With “just way too many” clothes and shoes, Espinoza is a clothes horse. He also likes to see women in beautiful dresses, purses and shoes. A “Project Runway” fan, and online fashion show viewer, the Californian said he hits the stores in Beverly Hills and New York to see “what’s coming up, what’s the new fashion for guys and females, too — younger, older, it doesn’t matter. I like to track the new things and what’s coming up.”
Off-the-track he likes to shop, with shoes from Gucci and Ferragamo being his most recent purchases. “I pretty much walk into every store you can imagine. If I like it, and it’s my size, I will buy it.”
The diet he follows to maintain his 112-lb. racing weight would surprise most fans. “For anyone who is trying to lose weight, I think just eat everything a little bit, just not much and always healthy. It is the most difficult thing to lose one pound. To gain one pound happens overnight, but to lose that pound is like, ‘Oh my gosh! It’s a nightmare.’”

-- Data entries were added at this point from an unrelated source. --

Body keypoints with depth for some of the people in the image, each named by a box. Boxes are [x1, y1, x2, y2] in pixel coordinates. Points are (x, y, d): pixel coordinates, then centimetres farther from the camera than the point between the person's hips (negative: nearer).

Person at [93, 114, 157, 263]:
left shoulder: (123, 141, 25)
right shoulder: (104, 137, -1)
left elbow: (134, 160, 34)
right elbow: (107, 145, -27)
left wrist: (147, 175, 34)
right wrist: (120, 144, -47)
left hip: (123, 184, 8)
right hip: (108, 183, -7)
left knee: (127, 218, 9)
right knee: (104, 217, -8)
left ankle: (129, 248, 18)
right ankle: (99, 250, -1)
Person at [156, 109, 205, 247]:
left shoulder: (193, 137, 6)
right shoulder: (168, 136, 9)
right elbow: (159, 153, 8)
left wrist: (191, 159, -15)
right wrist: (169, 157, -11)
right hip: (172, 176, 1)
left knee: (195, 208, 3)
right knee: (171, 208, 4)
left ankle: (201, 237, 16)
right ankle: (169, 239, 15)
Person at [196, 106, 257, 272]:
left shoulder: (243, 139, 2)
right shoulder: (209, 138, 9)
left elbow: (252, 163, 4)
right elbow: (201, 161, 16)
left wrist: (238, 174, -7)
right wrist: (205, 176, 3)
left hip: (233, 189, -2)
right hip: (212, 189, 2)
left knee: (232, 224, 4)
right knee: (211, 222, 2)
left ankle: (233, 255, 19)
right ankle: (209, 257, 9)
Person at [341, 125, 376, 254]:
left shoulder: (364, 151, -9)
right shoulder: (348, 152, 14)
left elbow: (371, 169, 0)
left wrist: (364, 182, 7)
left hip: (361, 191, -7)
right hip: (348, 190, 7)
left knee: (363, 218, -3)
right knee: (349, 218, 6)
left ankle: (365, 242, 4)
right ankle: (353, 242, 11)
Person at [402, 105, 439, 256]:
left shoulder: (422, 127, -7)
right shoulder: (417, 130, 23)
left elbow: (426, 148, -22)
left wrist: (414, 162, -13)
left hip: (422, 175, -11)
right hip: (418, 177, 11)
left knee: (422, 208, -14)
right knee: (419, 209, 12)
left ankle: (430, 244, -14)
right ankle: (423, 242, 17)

He added, “If you’re weak, you’re not going to dominate the horses. I always say riding horses is like the movie ‘Avatar.’ You have to have one connection, one brain. At 1,500 or 2,000 lbs., the horses are so powerful. You have to connect to their brains.”
As for what he will do if he wins Saturday, Espinoza said, “Like every year, I will go out and stay up all night. I don’t drink but I like to go out and eat as much as I can that day. Because I have a day to recover.”